Alfalfa is one of the best calcium sources, making it ideal for fast-growing young children (baby goats), the last trimester of pregnancy, and milk. It is unsuitable for dry does, bucks (intact male goats), or Wethers because they do not require as much calcium. In reality, calcium binds with zinc, so if a goat gets more than it needs, it may become zinc deficient. When children are about two-thirds grown, between six months and a year, it’s a good idea to switch them to grass hay rather than alfalfa.
Can Two Wether Goats Coexist?
Whether goats can coexist more efficiently than rutting bucks, they’re often more relaxed and unbothered. This is especially true if there are no nearby does. Although there’s a chance, they’ll butt heads now and again, it won’t be as bad.
It’s better to keep bucks and Wethers together if they’ve known each other for a while. You might have a problem if they weren’t. The ideal situation is for a few kinds of weather or bucks to be nurtured together and correctly (and gradually) introduced to the rest of the herd.
Dairy goat Wethers require specific feeding and attention.
There are numerous myths about caring for Wethers. This is because meat breed Wethers are frequently put to market at your local fairs. If you go into a feed store, they will most likely give you market weather advice. Dairy goat Wethers, on the other hand, are not market Wethers because they will not be butchered six months after birth. Dairy goat Wethers are frequently kept as pets, requiring a special diet to live a long and happy life.
The Anatomy of a Male Goat
Male goats have different anatomy than other mammals. They have a long, narrow urethra that terminates in a very small aperture known as the urethra process or “pizzle.” Their urethra is also curved in the middle.
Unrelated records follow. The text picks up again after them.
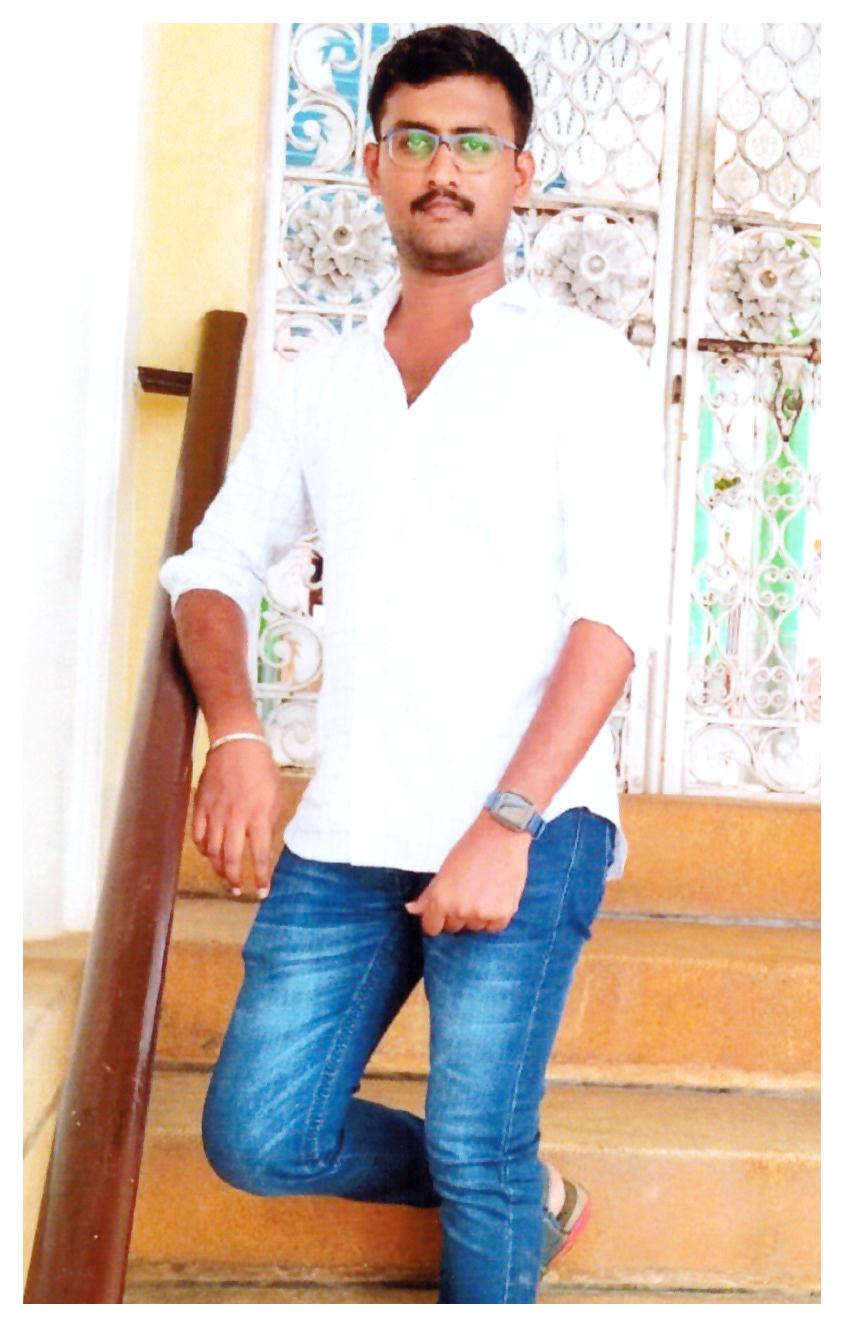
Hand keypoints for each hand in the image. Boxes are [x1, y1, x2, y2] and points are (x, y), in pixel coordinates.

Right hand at [192, 739, 282, 897]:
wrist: (236, 743)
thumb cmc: (261, 768)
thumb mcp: (274, 795)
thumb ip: (268, 822)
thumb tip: (263, 847)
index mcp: (257, 815)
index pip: (259, 855)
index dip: (261, 876)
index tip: (263, 892)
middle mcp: (235, 818)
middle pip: (230, 858)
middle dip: (234, 879)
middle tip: (238, 890)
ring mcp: (215, 812)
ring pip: (211, 850)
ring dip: (217, 868)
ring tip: (224, 877)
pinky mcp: (201, 806)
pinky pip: (198, 835)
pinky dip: (202, 849)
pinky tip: (208, 853)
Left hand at [404, 813, 531, 935]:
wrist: (501, 834)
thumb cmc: (470, 848)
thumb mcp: (444, 869)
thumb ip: (429, 895)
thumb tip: (411, 910)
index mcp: (440, 899)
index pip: (432, 927)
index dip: (436, 919)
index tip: (444, 911)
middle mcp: (459, 910)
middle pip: (454, 927)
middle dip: (457, 915)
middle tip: (467, 893)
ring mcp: (481, 913)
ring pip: (475, 927)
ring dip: (478, 915)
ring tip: (484, 890)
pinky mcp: (503, 913)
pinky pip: (494, 927)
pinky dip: (495, 916)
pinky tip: (497, 896)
Calculi, often known as stones or crystals, are formed due to high mineral levels. The calculi are usually tiny, and the goat can easily pass them. Large calculi, on the other hand, may prevent the goat from passing through the urethra. Urolithiasis, often known as urinary calculi, is the medical term for this condition. Urinary calculi obstruct the natural passage of urine and can rupture the urethra, resulting in death.
Urinary Calculi Prevention (UC)-
DELAYED CASTRATION: Delaying castration permits a male goat’s short urethra to increase in diameter which means that if a goat develops stones, it is more probable that it will be able to pass them. We advocate postponing castration until the child is at least 15 weeks old.
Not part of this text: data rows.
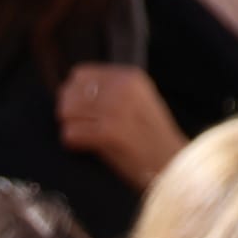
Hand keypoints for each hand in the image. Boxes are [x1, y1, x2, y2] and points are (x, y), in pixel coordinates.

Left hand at [57, 63, 187, 188]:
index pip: (80, 74)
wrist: (172, 164)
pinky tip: (85, 148)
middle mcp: (122, 88)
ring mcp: (115, 109)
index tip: (80, 109)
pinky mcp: (109, 132)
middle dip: (68, 111)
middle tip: (79, 126)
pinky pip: (70, 133)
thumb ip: (111, 91)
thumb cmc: (152, 138)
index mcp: (129, 77)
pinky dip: (73, 143)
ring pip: (66, 111)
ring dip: (70, 126)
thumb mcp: (138, 100)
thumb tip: (72, 91)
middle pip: (69, 92)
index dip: (73, 93)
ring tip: (84, 137)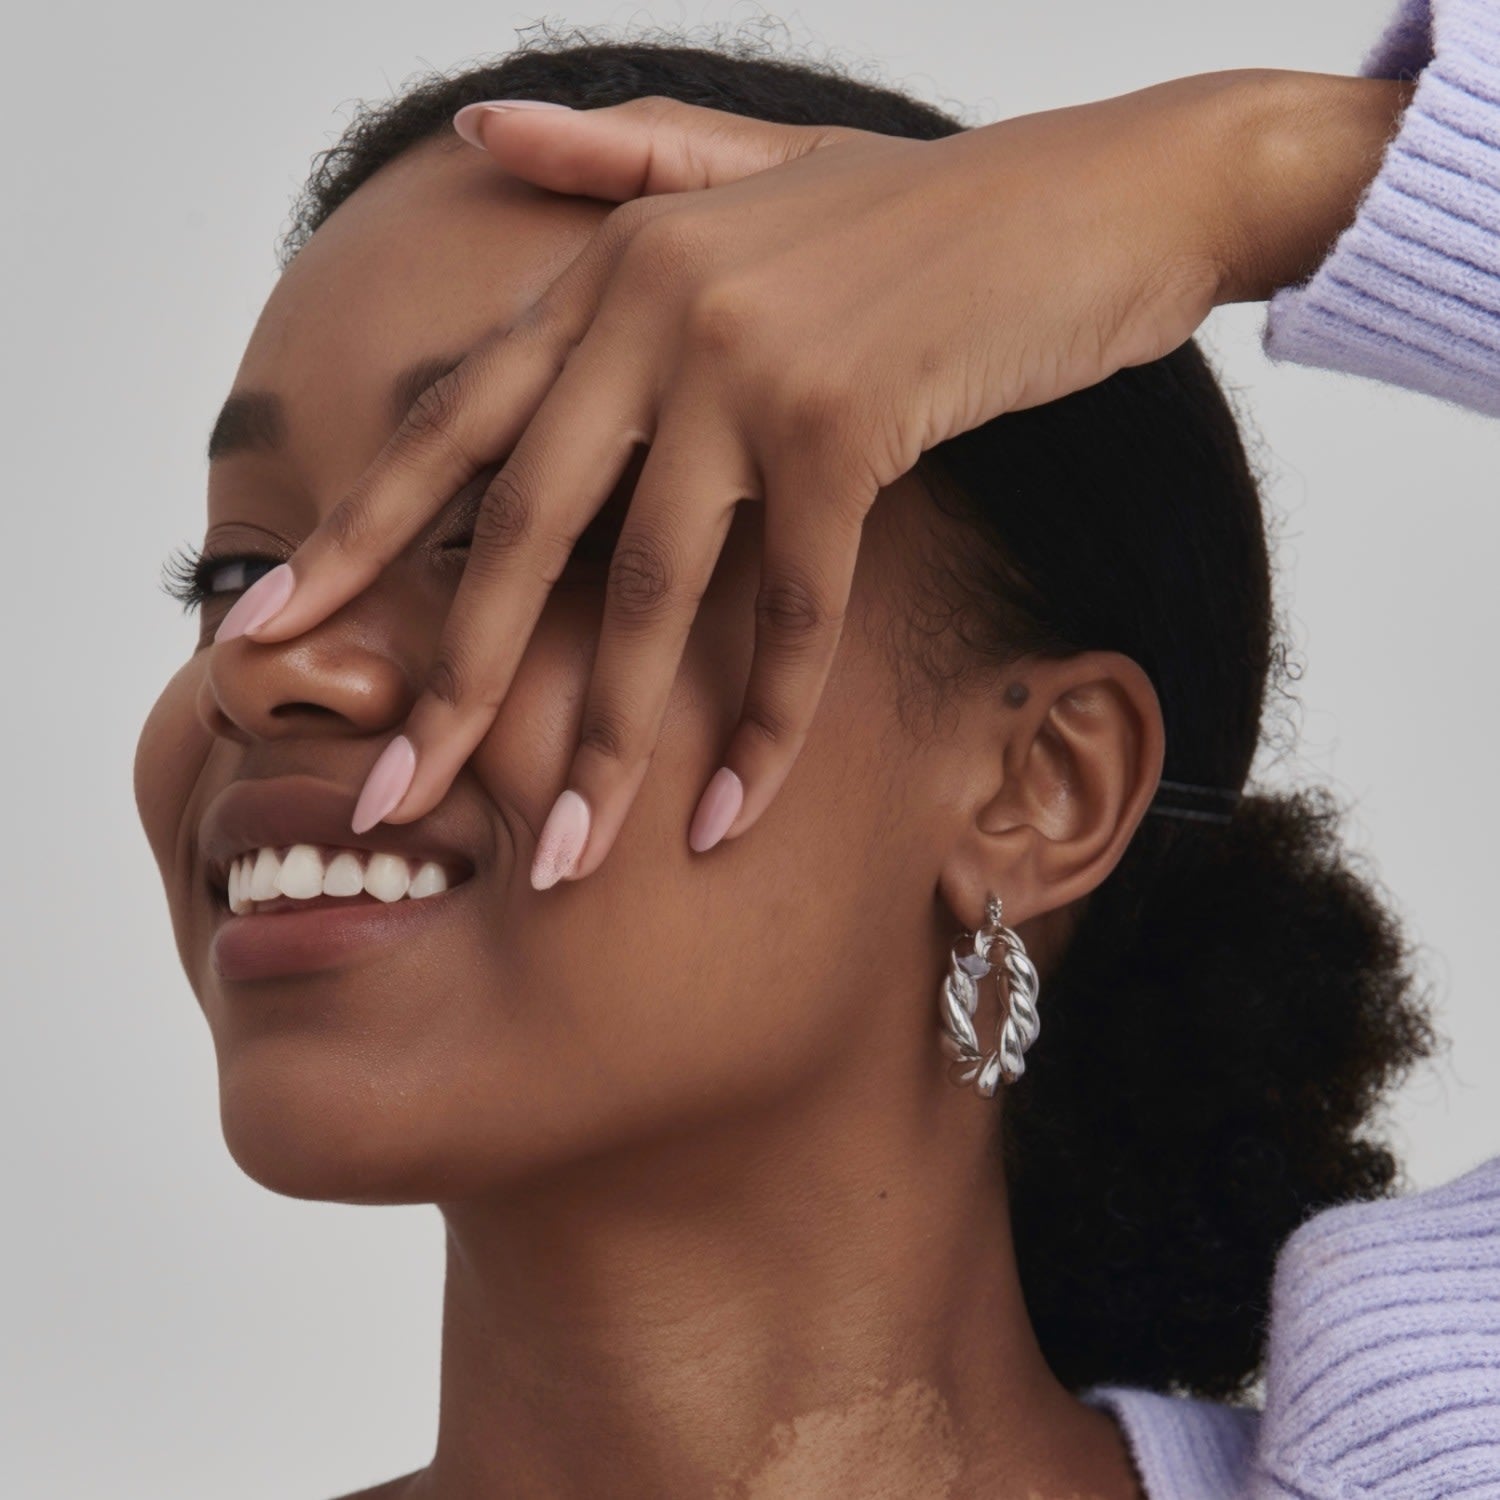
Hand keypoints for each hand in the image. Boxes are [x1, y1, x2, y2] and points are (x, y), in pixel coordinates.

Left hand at [214, 70, 1409, 888]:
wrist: (1099, 196)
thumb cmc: (924, 210)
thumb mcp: (755, 165)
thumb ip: (612, 154)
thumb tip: (475, 131)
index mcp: (615, 266)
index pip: (455, 426)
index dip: (356, 537)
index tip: (266, 639)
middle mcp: (656, 310)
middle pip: (521, 530)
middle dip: (453, 683)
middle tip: (385, 803)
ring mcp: (746, 366)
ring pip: (649, 594)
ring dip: (608, 743)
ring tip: (561, 861)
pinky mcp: (844, 424)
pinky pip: (789, 610)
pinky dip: (764, 721)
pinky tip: (730, 814)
WATER: A goat must always have access to clean water. Not only do you have access, but you also have easy access. Consider the weather; if your waterer is exposed to the elements, your goat may not visit it. To encourage the goats to drink, we prefer to add a splash of apple cider vinegar. Because they are constantly flushing their system, the more they drink, the less likely they are to have stones.
DIET: The best thing you can do to reduce your goat’s chances of developing urinary calculi is to feed your goats a proper diet. Goats require a calcium-to-phosphorus ratio ranging from 2:1 to 4:1. The total diet, which includes hay, feed, minerals, and snacks, should have twice as much calcium as phosphorus. The simplest method is to purchase products that are already balanced. Feed your Wethers grassy alfalfa hay (a blend of orchard grass and alfalfa), a loose goat mineral (we use Sweetlix Meat Maker), and NO GRAIN. If you must provide snacks, choose raisins, carrots, or apples over grain and flour-based snacks.
Urinary Calculi Symptoms
A goat may or may not exhibit any or all of the signs. Withhold water from your goat and contact your veterinarian immediately if you suspect urinary calculi.
- Pain in the abdomen.
- Restlessness. They may kick at their stomach.
- Urinate frequently, sometimes with tail twitching.
- While attempting to urinate, groan, or weep.
- Crystals on the hairs around the penis shaft or bloody urine
- When the urethra ruptures, the abdomen swells (known as the water belly), and the goat loses its appetite and becomes unhappy.